### Dataset content:
========

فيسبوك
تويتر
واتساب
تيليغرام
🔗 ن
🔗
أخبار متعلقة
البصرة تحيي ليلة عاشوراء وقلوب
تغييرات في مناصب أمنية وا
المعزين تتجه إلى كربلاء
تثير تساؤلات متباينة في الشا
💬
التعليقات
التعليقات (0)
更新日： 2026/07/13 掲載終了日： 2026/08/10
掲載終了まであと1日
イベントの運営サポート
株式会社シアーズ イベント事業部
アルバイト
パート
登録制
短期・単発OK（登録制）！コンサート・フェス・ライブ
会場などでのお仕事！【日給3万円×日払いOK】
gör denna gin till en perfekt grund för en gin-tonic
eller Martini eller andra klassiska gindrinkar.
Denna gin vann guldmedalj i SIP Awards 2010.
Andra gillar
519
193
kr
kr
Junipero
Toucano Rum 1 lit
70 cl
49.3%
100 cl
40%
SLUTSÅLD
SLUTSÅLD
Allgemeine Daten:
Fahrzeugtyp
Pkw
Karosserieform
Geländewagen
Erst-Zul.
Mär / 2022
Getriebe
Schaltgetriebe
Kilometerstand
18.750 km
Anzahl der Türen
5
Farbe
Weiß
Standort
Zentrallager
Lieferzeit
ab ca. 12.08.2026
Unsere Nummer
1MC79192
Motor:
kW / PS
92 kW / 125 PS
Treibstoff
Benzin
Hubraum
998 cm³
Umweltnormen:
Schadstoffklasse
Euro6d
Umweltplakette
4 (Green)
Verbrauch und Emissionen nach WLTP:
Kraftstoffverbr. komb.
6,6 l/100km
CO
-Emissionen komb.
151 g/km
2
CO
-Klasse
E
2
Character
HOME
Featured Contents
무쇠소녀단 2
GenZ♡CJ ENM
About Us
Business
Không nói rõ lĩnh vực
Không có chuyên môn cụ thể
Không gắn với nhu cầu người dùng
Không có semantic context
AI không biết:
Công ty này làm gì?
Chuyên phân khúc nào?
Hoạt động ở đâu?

========

### Exercise prompt:
Please reproduce the records above in their entirety, exactly as given.

### Your response:
فيسبوك
تويتر
واتساب
تيليغرام
🔗 ن
🔗
أخبار متعلقة
البصرة تحيي ليلة عاشوراء وقلوب
تغييرات في مناصب أمنية وا
المعزين تتجه إلى كربلاء
تثير تساؤلات متباينة في الشا
💬
التعليقات
التعليقات (0)
更新日： 2026/07/13 掲載終了日： 2026/08/10
掲載終了まであと1日
イベントの運営サポート
株式会社シアーズ イベント事業部
アルバイト
パート
登録制
短期・単発OK（登録制）！コンサート・フェス・ライブ
会場などでのお仕事！【日給3万円×日払いOK】
gör denna gin till en perfekt grund för en gin-tonic
eller Martini eller andra klassiska gindrinkar.
Denna gin vann guldmedalj i SIP Awards 2010.
Andra gillar
519
193
kr
kr
Junipero
Toucano Rum 1 lit
70 cl
49.3%
100 cl
40%
SLUTSÅLD
SLUTSÅLD
Allgemeine Daten:
Fahrzeugtyp
Pkw
Karosserieform
Geländewagen
Erst-Zul.
Mär / 2022
Getriebe
Schaltgetriebe
Kilometerstand
18.750 km
Anzahl der Türen
5
Farbe
Weiß
Standort
Zentrallager
Lieferzeit
ab ca. 12.08.2026
Unsere Nummer
1MC79192
Motor:
kW / PS
92 kW / 125 PS
Treibstoff
Benzin
Hubraum
998 cm³
Umweltnormen:
Schadstoffklasse
Euro6d
Umweltplakette
4 (Green)
Verbrauch und Emissionen nach WLTP:
Kraftstoffverbr. komb.
6,6 l/100km
CO
-Emissionen komb.
151 g/km
2
CO
-Klasse
E
2
Character
HOME
Featured Contents
무쇠소녀단 2
GenZ♡CJ ENM
About Us
Business
Không nói rõ lĩnh vực
Không có chuyên môn cụ thể
Không gắn với nhu cầu người dùng
Không có semantic context
AI không biết:
Công ty này làm gì?
Chuyên phân khúc nào?
Hoạt động ở đâu?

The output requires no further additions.